En conclusion, l'opération gouvernementale doit apparaître clairement pour ce qu'elle est : une manuvre cynique et brutale destinée à découper la France en euro-régions, à empêcher l'émergence de nouvelles forces politiques, et surtout à réduire l'influence croissante de la seule véritable opposition au système : le Front national.
La manoeuvre peut et doit échouer.
Les manipulations du mode électoral se retournent généralement contre leurs auteurs ; c'est ce que l'Histoire nous enseigne. Le dernier exemple en date est la Turquie : afin d'éviter l'émergence d'un parti kurde et d'un parti musulman, les partis du système en place avaient inventé de fixer une barre de 10 % aux élections législatives : en dessous de ce seuil à obtenir sur le plan national, aucun parti ne pouvait avoir de députés, et ceci quel que soit le score obtenu localement par ses candidats. Cette " kolossale finesse " a eu, lors des dernières élections, un résultat inattendu : les partis du système, dont plusieurs ont frôlé la barre des 10 %, ont complètement disparu de la scène parlementaire...et le parti musulman dont les prédécesseurs avaient même été dissous s'est ainsi assuré, avec un tiers des voix, d'une majorité des sièges !
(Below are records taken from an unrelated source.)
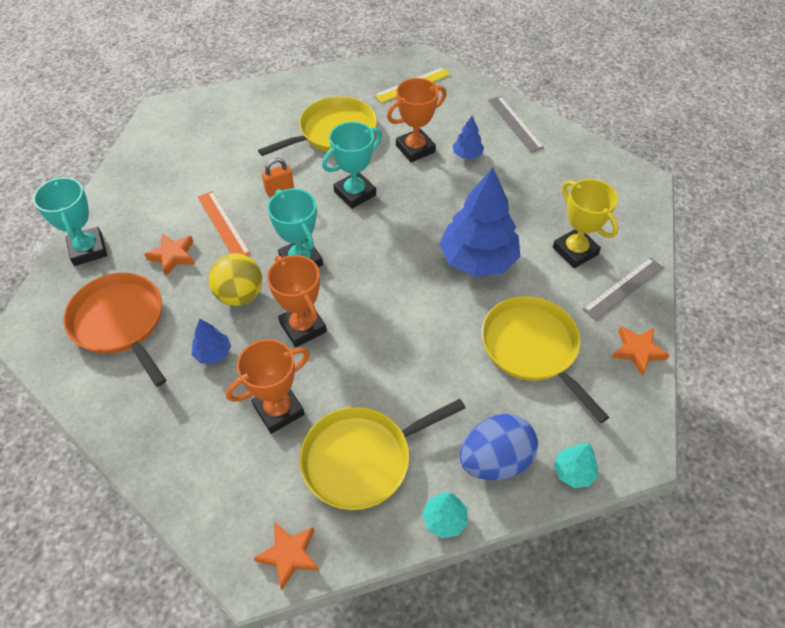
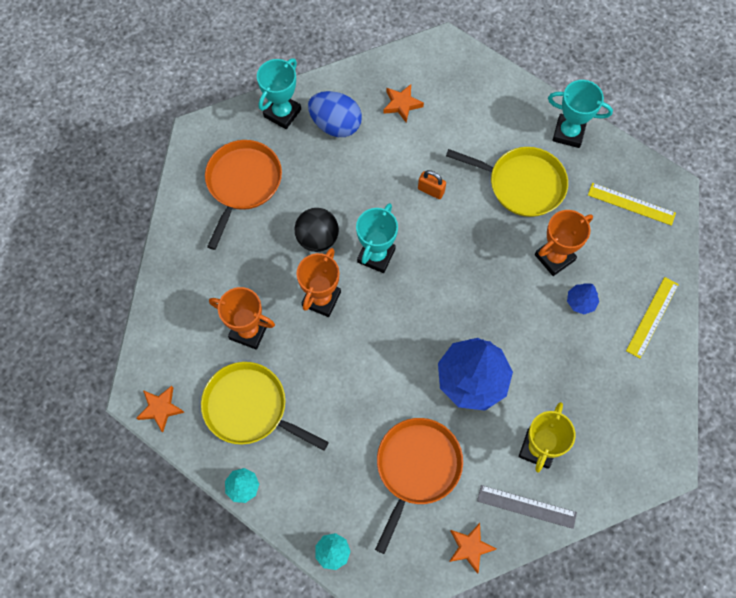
camera: 55 degrees right, 15 degrees up
orange star [144,233,195,276] -> orange star moved to [383,84,424,122]
blue tree [192,319,231,364] -> none
orange ruler [198,191,251,255] -> none
yellow ball [208,253,262,306] -> black ball [294,208,339,252]
turquoise trophy [322,122,382,209] -> turquoise trophy moved to [548,80,613,148]
orange trophy [387,78,446,162] -> orange trophy turned 60 degrees counterclockwise [535,210,593,276]
blue egg [460,414,538,480] -> blue egg moved to [308,91,362,137]
yellow pan [482,296,609,423] -> orange pan [375,418,463,554]
grey ruler [488,96,544,152] -> yellow ruler [626,277,679,359]

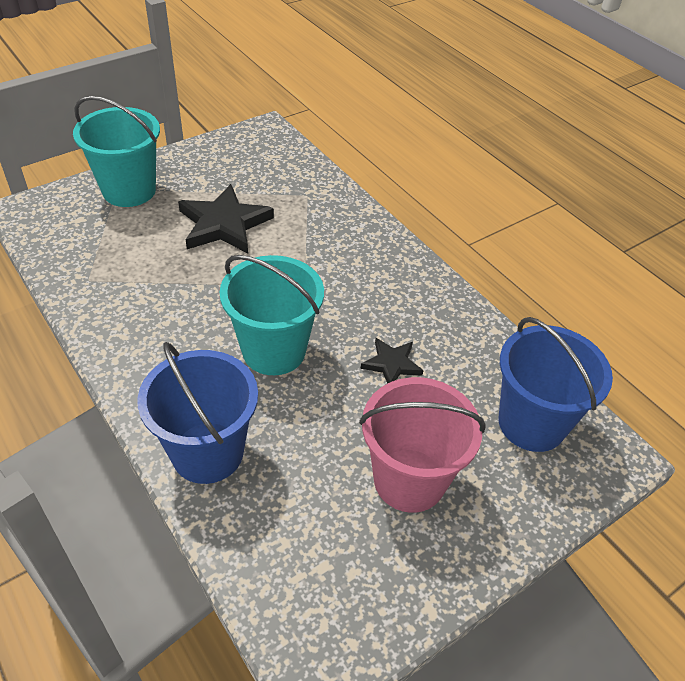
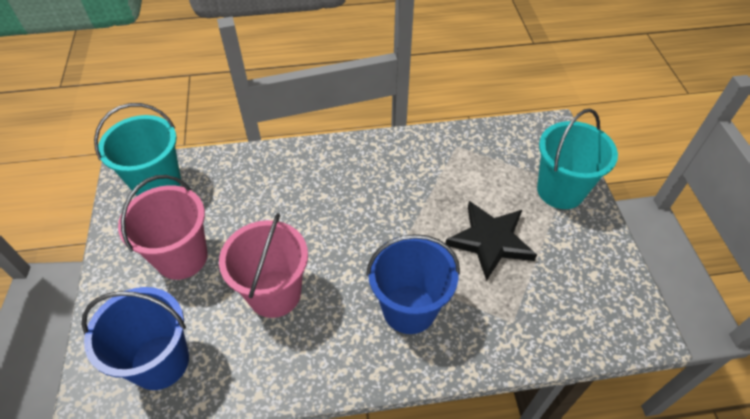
camera: 120 degrees right, 5 degrees up
blue bucket [138,342,258,484] -> blue bucket moved to [366,234,460,334]
turquoise bucket [220,255,324,375] -> turquoise bucket moved to [94,103,181,196]
black star [361,338,424,384] -> pink bucket [219,213,308,318]

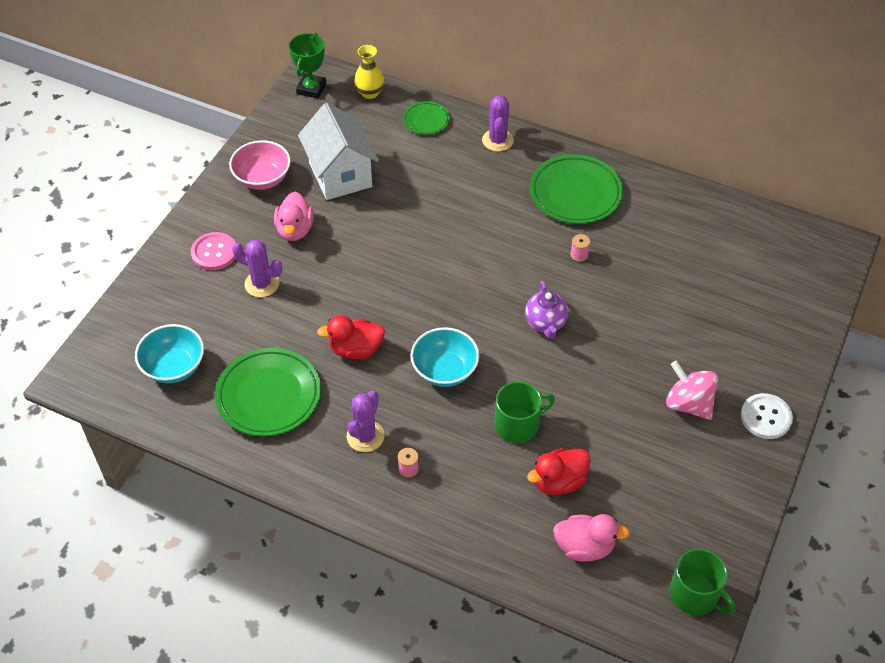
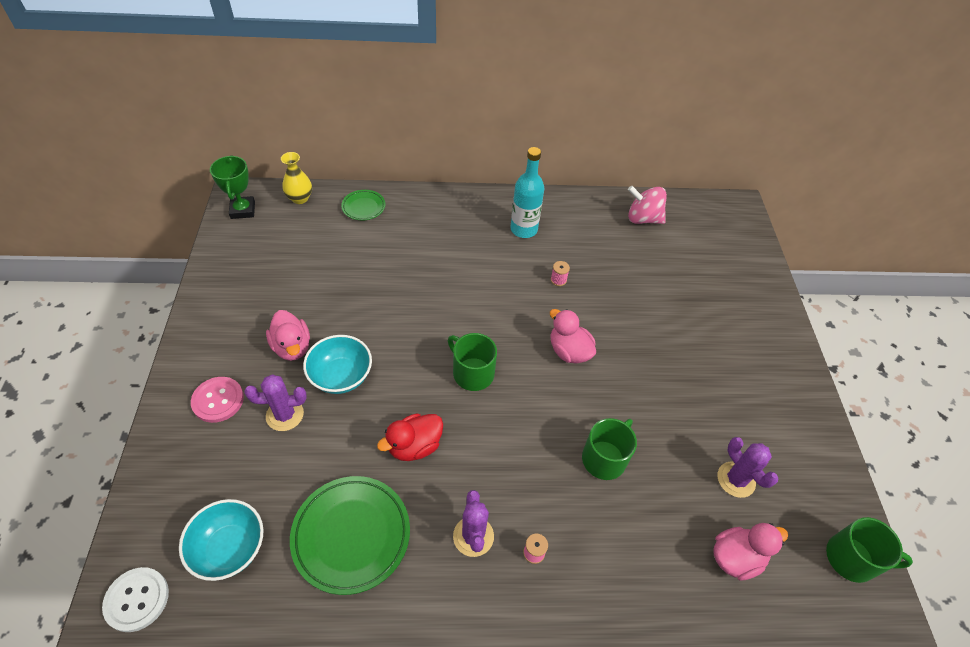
camera: 30 degrees left, 0 degrees up
pink bowl [229,140,291,190] -> none
white house [298,103,379,200] -> none
turquoise bowl [411,327,479,387] -> turquoise bowl moved to [303,335,372,394]
purple cactus [482,95,514,152] -> purple cactus moved to [718,437,779,498]
purple teapot [525,281,568,339] -> pink duck [550,309,596,364]
red duck [527,448,591,495] -> none
green plate [530,154,623,224] -> turquoise bottle [511,147,544,238]
pink spinning top [666,361,718,420] -> pink spinning top moved to [628,186,667,224]
white button [741,393,793,439] -> white button moved to [102,567,169,632]
none -> green mug [448,333,497,391]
En 1998, le Front National avait dépassé la barre des 10% des inscrits dans 5 régions ; il l'a frôlée dans beaucoup d'autres. Si un sursaut de l'électorat se produit en 2004, contre les voleurs et les tricheurs, et si l'UDF présente des listes concurrentes de celles d'une UMP en voie de discrédit, on pourrait très bien au plan local avoir des surprises comparables à celles du premier tour de l'élection présidentielle. Mais avec cette fois-ci la droite courbe dans le rôle du dindon de la farce, cuit dès le premier tour... et ce ne serait que justice.
Des duels gauche-FN ne manqueraient pas d'intérêt, à tous égards.
Le Front National va s'y préparer, dès à présent.